A 1958 Mississippi State graduate who served as student body president, Kendall returned home and began to learn to run the family business. He and Clyde Muse met when they served together on the college’s Board of Trustees, when Muse was Hinds County school superintendent from 1969 to 1971.
By the time Dr. Robert Mayo announced he would retire in June 1978, Dr. Muse and his family had moved and were settled in at Meridian.
“One of the few little things I did for Hinds was bringing Dr. Muse back to Hinds,” Kendall said. “We had to advertise nationally. We had 100 applicants for the job. We didn’t interview but four.”
For Kendall, the selection of Dr.

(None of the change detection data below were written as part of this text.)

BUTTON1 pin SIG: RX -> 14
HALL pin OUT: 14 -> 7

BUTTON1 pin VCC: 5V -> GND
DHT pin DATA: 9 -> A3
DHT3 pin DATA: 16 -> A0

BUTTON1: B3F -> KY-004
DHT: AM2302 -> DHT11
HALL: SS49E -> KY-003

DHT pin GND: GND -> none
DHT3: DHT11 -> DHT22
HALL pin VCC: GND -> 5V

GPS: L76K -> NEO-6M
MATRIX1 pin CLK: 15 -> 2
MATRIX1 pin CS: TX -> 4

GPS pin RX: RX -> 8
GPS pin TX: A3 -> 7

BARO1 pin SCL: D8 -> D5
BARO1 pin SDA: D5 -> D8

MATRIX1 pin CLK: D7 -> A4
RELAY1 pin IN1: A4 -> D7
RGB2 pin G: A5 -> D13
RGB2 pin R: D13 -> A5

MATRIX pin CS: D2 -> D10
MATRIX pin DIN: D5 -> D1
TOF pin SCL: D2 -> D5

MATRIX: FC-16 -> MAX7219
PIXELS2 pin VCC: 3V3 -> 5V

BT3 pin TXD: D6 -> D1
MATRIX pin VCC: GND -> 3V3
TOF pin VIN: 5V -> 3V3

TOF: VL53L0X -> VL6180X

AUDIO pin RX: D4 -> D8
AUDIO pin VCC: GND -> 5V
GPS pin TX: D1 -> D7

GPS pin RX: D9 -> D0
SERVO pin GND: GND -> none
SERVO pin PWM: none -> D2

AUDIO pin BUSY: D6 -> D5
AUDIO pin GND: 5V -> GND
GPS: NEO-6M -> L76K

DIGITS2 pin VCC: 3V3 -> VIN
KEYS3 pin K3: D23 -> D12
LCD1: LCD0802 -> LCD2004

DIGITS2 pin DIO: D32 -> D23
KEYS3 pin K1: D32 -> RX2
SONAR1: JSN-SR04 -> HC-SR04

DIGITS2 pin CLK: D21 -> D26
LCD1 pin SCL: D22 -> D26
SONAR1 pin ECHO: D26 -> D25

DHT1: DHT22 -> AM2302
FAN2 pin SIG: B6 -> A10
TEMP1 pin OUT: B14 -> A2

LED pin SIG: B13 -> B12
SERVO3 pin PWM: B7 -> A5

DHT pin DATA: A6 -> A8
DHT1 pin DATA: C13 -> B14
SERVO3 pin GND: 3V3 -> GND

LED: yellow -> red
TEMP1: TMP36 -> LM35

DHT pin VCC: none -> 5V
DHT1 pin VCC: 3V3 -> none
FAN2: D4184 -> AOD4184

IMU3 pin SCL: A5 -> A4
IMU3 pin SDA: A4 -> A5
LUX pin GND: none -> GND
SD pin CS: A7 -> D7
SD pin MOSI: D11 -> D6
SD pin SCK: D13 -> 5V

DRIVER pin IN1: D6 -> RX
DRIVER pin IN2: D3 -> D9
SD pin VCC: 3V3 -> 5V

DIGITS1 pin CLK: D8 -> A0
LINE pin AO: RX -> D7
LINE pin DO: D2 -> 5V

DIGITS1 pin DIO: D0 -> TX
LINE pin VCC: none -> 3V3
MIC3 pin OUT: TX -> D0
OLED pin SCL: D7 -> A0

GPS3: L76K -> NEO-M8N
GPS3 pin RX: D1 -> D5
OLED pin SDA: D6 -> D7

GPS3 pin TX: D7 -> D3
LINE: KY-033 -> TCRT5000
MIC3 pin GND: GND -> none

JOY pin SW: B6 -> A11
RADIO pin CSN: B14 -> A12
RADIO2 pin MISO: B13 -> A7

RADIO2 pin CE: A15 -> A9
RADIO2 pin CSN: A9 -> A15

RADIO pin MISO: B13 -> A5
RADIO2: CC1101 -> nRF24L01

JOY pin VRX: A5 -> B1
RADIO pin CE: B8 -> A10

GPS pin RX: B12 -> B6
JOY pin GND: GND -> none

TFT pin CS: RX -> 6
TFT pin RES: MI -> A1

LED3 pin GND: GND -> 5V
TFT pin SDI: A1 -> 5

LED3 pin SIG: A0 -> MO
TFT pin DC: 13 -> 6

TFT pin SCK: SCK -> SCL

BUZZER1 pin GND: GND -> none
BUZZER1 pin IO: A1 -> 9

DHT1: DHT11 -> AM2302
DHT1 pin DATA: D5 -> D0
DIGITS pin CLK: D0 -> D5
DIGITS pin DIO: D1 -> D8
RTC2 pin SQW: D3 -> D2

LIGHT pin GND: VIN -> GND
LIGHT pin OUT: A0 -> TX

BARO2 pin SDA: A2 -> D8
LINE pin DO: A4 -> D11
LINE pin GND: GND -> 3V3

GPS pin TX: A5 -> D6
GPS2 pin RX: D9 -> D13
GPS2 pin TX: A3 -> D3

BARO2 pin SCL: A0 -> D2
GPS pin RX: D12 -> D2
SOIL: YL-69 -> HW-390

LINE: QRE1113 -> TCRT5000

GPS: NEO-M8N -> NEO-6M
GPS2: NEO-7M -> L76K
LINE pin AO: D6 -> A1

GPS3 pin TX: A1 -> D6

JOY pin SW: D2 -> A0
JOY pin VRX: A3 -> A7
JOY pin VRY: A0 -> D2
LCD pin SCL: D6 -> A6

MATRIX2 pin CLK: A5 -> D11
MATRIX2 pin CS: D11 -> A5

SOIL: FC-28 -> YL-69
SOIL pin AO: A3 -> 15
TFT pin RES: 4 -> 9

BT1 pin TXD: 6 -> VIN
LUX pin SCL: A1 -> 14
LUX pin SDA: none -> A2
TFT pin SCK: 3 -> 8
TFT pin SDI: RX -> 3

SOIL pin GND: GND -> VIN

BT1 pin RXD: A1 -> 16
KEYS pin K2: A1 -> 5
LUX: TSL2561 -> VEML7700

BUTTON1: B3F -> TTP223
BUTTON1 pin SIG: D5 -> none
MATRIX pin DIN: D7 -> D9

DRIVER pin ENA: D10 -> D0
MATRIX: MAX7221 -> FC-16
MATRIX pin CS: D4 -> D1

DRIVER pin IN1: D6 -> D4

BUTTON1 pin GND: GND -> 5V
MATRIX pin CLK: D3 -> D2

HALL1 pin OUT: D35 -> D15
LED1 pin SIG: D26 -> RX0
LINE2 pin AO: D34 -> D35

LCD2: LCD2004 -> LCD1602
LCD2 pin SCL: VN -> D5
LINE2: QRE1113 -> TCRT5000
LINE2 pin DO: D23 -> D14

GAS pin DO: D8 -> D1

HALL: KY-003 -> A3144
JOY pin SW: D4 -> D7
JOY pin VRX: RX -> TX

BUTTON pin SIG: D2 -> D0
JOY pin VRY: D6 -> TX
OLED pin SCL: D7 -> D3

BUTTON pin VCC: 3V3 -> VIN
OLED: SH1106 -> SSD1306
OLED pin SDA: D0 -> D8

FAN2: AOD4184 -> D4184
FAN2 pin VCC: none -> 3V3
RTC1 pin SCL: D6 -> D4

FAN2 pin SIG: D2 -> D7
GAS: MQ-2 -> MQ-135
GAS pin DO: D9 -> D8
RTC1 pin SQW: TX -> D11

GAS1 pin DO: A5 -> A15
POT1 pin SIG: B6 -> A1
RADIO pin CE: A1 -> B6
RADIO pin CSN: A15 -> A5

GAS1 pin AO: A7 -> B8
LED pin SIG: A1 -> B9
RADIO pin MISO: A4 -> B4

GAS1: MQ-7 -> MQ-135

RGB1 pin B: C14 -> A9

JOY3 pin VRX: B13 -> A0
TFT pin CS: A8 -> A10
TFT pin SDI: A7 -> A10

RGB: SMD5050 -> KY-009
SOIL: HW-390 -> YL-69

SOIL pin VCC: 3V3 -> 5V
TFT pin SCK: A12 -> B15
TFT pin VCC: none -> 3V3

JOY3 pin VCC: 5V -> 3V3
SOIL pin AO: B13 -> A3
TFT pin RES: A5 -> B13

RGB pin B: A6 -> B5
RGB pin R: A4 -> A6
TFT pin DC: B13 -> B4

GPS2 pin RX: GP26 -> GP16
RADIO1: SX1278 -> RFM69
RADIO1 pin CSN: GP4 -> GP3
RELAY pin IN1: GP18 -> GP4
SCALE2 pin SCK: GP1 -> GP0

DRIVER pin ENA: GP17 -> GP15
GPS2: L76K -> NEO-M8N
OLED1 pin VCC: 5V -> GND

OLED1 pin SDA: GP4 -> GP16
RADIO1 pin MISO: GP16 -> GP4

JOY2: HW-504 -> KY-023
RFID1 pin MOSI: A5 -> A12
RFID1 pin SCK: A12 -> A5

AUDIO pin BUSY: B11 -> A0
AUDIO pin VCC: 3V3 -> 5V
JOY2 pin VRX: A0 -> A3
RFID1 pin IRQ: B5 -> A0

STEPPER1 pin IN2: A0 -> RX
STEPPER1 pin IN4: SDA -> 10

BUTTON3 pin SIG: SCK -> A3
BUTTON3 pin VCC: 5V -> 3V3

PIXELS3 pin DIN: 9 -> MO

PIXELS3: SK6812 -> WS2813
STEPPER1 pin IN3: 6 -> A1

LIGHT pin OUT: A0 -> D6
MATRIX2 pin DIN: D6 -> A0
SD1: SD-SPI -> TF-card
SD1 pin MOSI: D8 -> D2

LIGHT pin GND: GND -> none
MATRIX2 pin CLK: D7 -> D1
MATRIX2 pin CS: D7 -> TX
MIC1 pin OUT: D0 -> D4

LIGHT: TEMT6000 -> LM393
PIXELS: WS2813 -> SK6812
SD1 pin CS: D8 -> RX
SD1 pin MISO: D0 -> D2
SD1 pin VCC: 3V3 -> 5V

Muse as president was obvious. “There wasn’t any question in my mind. He did a great job. It worked out just right.”
Over the years, Kendall and Dr. Muse collaborated on many projects together. One of those was the establishment of the Bull Test Station.
“Since my life was agriculture I was real interested in it,” Kendall said. “A lot of the cattle producers said we needed a bull test station somewhere in the state. We went out to Oklahoma State to see theirs, came back and set out to try to create one.”
The Bull Test Station is important to help cattle farmers to understand the genetic strength of a bull and to increase production. “You can’t look at a bull and tell what the performance would be in his offspring,” he said.
The Bull Test Station is located at the Ted Kendall III Agricultural Complex off Seven Springs Road near Raymond.
“One of the things that I’m so proud of is that the agricultural complex bears his name,” Dr. Muse said. “I don’t know of a person any more respected throughout this state and this region than Ted Kendall III.”
Kendall, however, argued against it. “I’m a little embarrassed every time I come down the road and I see my name there. That is not what we built it for, to put my name on,” he said.
The two also worked together to merge Utica Junior College and Hinds Junior College in the early 1980s, a delicate task that called for a lot of tact.
“While it was a tough thing on everybody, the people trusted him, they had confidence in him. Luckily through that, I was able to get some trust and confidence but his integrity was so important in that process,” Dr. Muse said.
When the John Bell Williams Airport needed more land to extend its runways to accommodate modern aircraft, Kendall had the company Gaddis-McLaurin sell the land to the college but then turned around and put most of the money back into the Gaddis-McLaurin Scholarship. He also established the F.M. Greaves Scholarship in memory of his grandfather and had a hand in acquiring scholarships from Merchant & Planters and Trustmark banks.
Kendall was also there when the Foundation was first established in 1978, right after Dr. Muse became president, and then became an active board member. The Foundation is the path community members can use to make donations of money and resources to the college, and it, in turns, provides money for scholarships that directly impact students as well as resources for faculty development at the college.
“The Foundation is so important,” Kendall said. “It can do things to help students that can’t be done without the Foundation. It also makes it a lot easier to get support from the community to help Hinds.”
The family legacy of service has continued with both his sons Tom and Ted IV (1979), who have served terms on the Foundation board and continue to support the college and the community of Raymond. Ted IV also attended Hinds and played on the basketball team. Last summer, current President Dr. Stephen Vacik learned one of the people he needed to meet as soon as possible was Ted Kendall.
“When I arrived at Hinds, one of the first questions asked of me was whether I had met Mr. Kendall and that if I hadn’t, he should be first on my list to visit. He was – I did – and I was not disappointed. It was clear from my first conversation that Mr. Kendall cares deeply about Hinds, farming and people. That makes him pretty special in my book,” Dr. Vacik said.